### [Exercise directions]
Take the records below and set them down exactly, so that every line matches the original.

### [Information provided]

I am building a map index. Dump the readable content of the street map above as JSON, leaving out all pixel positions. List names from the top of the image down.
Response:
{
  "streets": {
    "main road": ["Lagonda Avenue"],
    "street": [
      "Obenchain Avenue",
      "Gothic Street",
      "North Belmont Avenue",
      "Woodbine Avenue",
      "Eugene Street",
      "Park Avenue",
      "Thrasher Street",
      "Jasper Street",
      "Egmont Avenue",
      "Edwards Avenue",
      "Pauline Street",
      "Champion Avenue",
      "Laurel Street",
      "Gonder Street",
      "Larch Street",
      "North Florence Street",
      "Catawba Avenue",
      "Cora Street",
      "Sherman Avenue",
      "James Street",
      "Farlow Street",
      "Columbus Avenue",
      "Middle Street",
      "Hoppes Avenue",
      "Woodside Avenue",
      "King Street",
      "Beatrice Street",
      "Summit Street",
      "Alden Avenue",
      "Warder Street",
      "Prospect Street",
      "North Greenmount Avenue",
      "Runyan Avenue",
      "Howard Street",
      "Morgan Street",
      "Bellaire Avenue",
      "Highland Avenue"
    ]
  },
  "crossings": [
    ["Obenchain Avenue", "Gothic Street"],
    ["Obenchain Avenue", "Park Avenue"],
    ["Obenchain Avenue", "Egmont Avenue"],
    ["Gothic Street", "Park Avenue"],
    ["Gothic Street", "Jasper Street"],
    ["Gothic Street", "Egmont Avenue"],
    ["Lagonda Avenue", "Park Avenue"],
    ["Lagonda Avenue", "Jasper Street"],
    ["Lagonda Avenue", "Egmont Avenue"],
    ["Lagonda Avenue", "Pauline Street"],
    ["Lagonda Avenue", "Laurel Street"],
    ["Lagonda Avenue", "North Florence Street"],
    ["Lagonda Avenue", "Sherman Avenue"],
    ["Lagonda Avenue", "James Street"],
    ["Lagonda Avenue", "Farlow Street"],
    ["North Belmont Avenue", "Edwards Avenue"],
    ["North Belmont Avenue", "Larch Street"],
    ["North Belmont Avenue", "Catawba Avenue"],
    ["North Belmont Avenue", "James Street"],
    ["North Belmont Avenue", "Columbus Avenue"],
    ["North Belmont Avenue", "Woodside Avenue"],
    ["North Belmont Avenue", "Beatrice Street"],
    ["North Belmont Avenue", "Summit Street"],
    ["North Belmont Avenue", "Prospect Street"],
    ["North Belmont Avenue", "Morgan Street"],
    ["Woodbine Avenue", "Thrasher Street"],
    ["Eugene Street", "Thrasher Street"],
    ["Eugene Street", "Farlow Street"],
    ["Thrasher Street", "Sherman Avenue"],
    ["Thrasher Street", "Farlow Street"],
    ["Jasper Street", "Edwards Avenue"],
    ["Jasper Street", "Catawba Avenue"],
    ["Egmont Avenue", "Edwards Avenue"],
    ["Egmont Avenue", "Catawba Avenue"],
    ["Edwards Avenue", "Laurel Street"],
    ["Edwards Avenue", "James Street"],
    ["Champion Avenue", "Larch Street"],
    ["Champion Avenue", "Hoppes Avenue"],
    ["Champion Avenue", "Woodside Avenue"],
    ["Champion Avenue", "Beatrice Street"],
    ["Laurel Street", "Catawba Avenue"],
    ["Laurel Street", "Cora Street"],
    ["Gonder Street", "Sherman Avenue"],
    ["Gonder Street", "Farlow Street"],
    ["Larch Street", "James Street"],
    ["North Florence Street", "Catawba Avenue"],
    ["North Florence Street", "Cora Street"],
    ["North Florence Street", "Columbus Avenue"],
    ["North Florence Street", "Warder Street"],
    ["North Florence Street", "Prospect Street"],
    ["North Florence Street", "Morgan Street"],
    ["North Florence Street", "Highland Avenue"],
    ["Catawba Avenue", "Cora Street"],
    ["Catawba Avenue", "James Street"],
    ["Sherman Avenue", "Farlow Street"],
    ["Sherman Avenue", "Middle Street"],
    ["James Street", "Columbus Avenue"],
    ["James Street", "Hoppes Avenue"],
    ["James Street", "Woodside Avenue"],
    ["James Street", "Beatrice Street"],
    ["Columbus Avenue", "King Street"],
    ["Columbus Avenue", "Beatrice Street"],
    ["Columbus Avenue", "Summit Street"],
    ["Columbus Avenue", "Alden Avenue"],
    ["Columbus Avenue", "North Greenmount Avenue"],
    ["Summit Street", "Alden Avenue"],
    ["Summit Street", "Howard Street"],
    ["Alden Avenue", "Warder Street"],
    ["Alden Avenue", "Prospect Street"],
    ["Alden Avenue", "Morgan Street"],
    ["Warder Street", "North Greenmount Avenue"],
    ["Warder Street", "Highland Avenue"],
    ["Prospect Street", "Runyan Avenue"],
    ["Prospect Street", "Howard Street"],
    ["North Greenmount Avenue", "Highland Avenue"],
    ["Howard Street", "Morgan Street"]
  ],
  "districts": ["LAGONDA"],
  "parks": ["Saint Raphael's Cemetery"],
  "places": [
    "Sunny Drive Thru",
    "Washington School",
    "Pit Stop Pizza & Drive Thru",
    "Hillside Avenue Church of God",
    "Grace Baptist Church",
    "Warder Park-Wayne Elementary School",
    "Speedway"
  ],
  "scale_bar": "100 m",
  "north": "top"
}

### [Solved problem]
I am building a map index. Dump the readable content of the street map above as JSON, leaving out all pixel positions. List names from the top of the image down.
Response:
{
  "streets": {
    "main road": ["Lagonda Avenue"],
    "street": [
      "Obenchain Avenue",
      "Gothic Street",
      "North Belmont Avenue",
      "Woodbine Avenue",
      "Eugene Street",
      "Park Avenue",
      "Thrasher Street",
      "Jasper Street",
      "Egmont Avenue",
      "Edwards Avenue",
      "Pauline Street",
      "Champion Avenue",
      "Laurel Street",
      "Gonder Street",
      "Larch Street",
      "North Florence Street",
      "Catawba Avenue",
      "Cora Street",
      "Sherman Avenue",
      "James Street",
      "Farlow Street",
      "Columbus Avenue",
      "Middle Street",
      "Hoppes Avenue",
      "Woodside Avenue",
      "King Street",
      "Beatrice Street",
      "Summit Street",
      "Alden Avenue",
      "Warder Street",
      "Prospect Street",
      "North Greenmount Avenue",
      "Runyan Avenue",
      "Howard Street",
      "Morgan Street",
      "Bellaire Avenue",
      "Highland Avenue"
    ]
  },
  "crossings": [
    ["Obenchain Avenue", "Gothic Street"],
    ["Obenchain Avenue", "Park Avenue"],
    ["Obenchain Avenue", "Egmont Avenue"],
    ["Gothic Street", "Park Avenue"],
    ["Gothic Street", "Jasper Street"],
    ["Gothic Street", "Egmont Avenue"],
    ["Lagonda Avenue", "Park Avenue"],
    ["Lagonda Avenue", "Jasper Street"],
    ["Lagonda Avenue", "Egmont Avenue"],
    ["Lagonda Avenue", "Pauline Street"],
    ["Lagonda Avenue", "Laurel Street"],
    ["Lagonda Avenue", "North Florence Street"],
    ["Lagonda Avenue", "Sherman Avenue"],
    ["Lagonda Avenue", "James Street"],
    ["Lagonda Avenue", "Farlow Street"],
    ["North Belmont Avenue", "Edwards Avenue"],
    ["North Belmont Avenue", "Larch Street"],
    ["North Belmont Avenue", "Catawba Avenue"],
    ["North Belmont Avenue", "James Street"],
    ["North Belmont Avenue", "Columbus Avenue"],
    ["North Belmont Avenue", "Woodside Avenue"],
    ["North Belmont Avenue", "Beatrice Street"],
    ["North Belmont Avenue", "Summit Street"],
    ["North Belmont Avenue", "Prospect Street"],
    ["North Belmont Avenue", "Morgan Street"],
    ["Woodbine Avenue", "Thrasher Street"],
    ["Eugene Street", "Thrasher Street"],
    ["Eugene Street", "Farlow Street"],
    ["Thrasher Street", "Sherman Avenue"],
    ["Thrasher Street", "Farlow Street"],
    ["Jasper Street", "Edwards Avenue"],
    ["Jasper Street", "Catawba Avenue"],
    ["Egmont Avenue", "Edwards Avenue"],
    ["Egmont Avenue", "Catawba Avenue"],
    ["Edwards Avenue", "Laurel Street"],
    ["Edwards Avenue", "James Street"],
    ["Champion Avenue", "Larch Street"],
    ["Champion Avenue", "Hoppes Avenue"],
    ["Champion Avenue", "Woodside Avenue"],
    ["Champion Avenue", "Beatrice Street"],
    ["Laurel Street", "Catawba Avenue"],
    ["Laurel Street", "Cora Street"],
    ["Gonder Street", "Sherman Avenue"],
    ["Gonder Street", "Farlow Street"],
    ["Larch Street", "James Street"],
    ["North Florence Street", "Catawba Avenue"],
    ["North Florence Street", "Cora Street"],
    ["North Florence Street", "Columbus Avenue"],
    ["North Florence Street", "Warder Street"],
    ["North Florence Street", "Prospect Street"],
    ["North Florence Street", "Morgan Street"],
    ["North Florence Street", "Highland Avenue"],
    ["Catawba Avenue", "Cora Street"],
    ["Catawba Avenue", "James Street"],
    ["Sherman Avenue", "Farlow Street"],
    ["Sherman Avenue", "Middle Street"],
    ["James Street", "Columbus Avenue"],
    ["James Street", "Hoppes Avenue"],
    ["James Street", "Woodside Avenue"],
    ["James Street", "Beatrice Street"],
    ["Columbus Avenue", "King Street"],
    ["Columbus Avenue", "Beatrice Street"],
    ["Columbus Avenue", "Summit Street"],
    ["Columbus Avenue", "Alden Avenue"],
    ["Columbus Avenue", "North Greenmount Avenue"],
    ["Summit Street", "Alden Avenue"],
    ["Summit Street", "Howard Street"],
    ["Alden Avenue", "Warder Street"],
    ["Alden Avenue", "Prospect Street"],
    ["Alden Avenue", "Morgan Street"],
    ["Warder Street", "North Greenmount Avenue"],
    ["Warder Street", "Highland Avenue"],
    ["Prospect Street", "Runyan Avenue"],
    ["Prospect Street", "Howard Street"],
    ["North Greenmount Avenue", "Highland Avenue"],
    ["Howard Street", "Morgan Street"]
  ],
  "districts": ["LAGONDA"],
  "parks": ["Saint Raphael's Cemetery"],
  "places": [
    "Sunny Drive Thru",
    "Washington School",
    "Pit Stop Pizza & Drive Thru",
    "Hillside Avenue Church of God",
    "Grace Baptist Church",
    "Warder Park-Wayne Elementary School",
    "Speedway"
  ],
  "scale_bar": "100 m",
  "north": "top"
}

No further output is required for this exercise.